Que font les autres ?
La place manque pour commenter la trahison de la parole donnée au moment de la suspension de la grève de la faim au mois de juillet. Ni pour rappeler les nombreux procès intentés contre l’Etat pour non-respect des conditions d’accueil des candidats réfugiés et des mineurs non accompagnés. On est en droit de se demander si ce Mahdi peut n’en faire qu’à sa tête. Il est le représentant au gouvernement d’un tout petit parti. Que font les autres ?
Qui va avoir le courage de sortir de ce bourbier mortifère ? De dire clairement que nous devons reconnaître que la politique menée ces 30 dernières années aboutit à un cuisant échec et n’a rien résolu. Qui aura le courage d’être le mauvais élève de l’Europe en commençant par remettre en cause l’armée Frontex, ses pratiques honteuses et son financement démesuré ? Plutôt que d’appeler à ce qu’elle intervienne dans la Manche, comme les ministres belges et français l’ont fait ces derniers jours. Essayer une fois de plus de faire croire qu’on a une solution.
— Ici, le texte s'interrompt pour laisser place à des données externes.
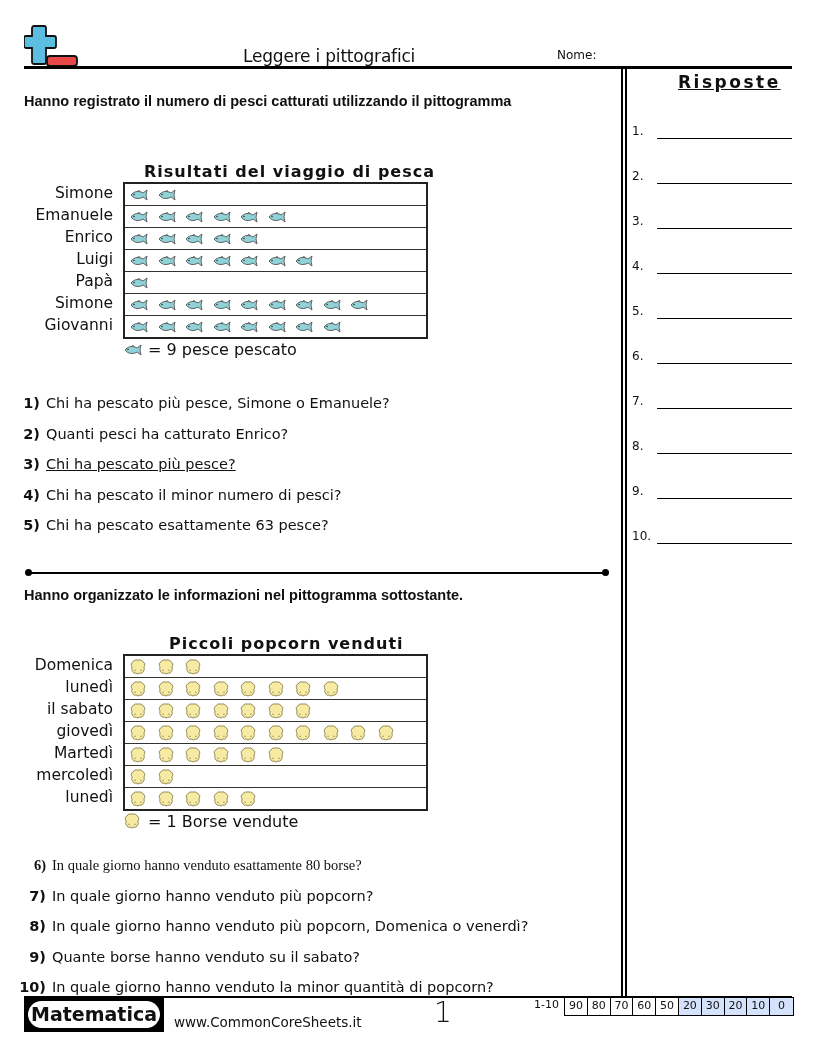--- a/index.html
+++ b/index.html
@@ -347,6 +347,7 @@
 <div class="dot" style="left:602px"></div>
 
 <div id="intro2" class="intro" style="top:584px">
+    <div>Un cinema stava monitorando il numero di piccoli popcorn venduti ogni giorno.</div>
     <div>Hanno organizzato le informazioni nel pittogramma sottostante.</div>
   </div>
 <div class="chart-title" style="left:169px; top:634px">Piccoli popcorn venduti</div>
On me dit qu’une politique nouvelle et vraiment humaine, c’est suicidaire électoralement. A voir. Je prétends que le Belge (à quelques notables exceptions près) est fondamentalement généreux et en attente de positions claires et courageuses. Et puis même ! Quand on a des convictions ancrées dans des valeurs fortes, quand on croit que nous sommes frères et sœurs de toutes celles et tous ceux qui cherchent refuge chez nous, quand on pense à l’avenir de nos enfants et petits-enfants, on écoute les sages et les prophètes et on ne se voile pas la face.

Jacques Liesenborghs
Ancien sénateur

(1) “On a tous un ami noir”, François Gemenne, Fayard 2020. Un livre très lisible et très éclairant qui démonte ce qu’il qualifie de polémiques stériles sur les migrations. F. Gemenne est belge et professeur à Sciences Po à Paris.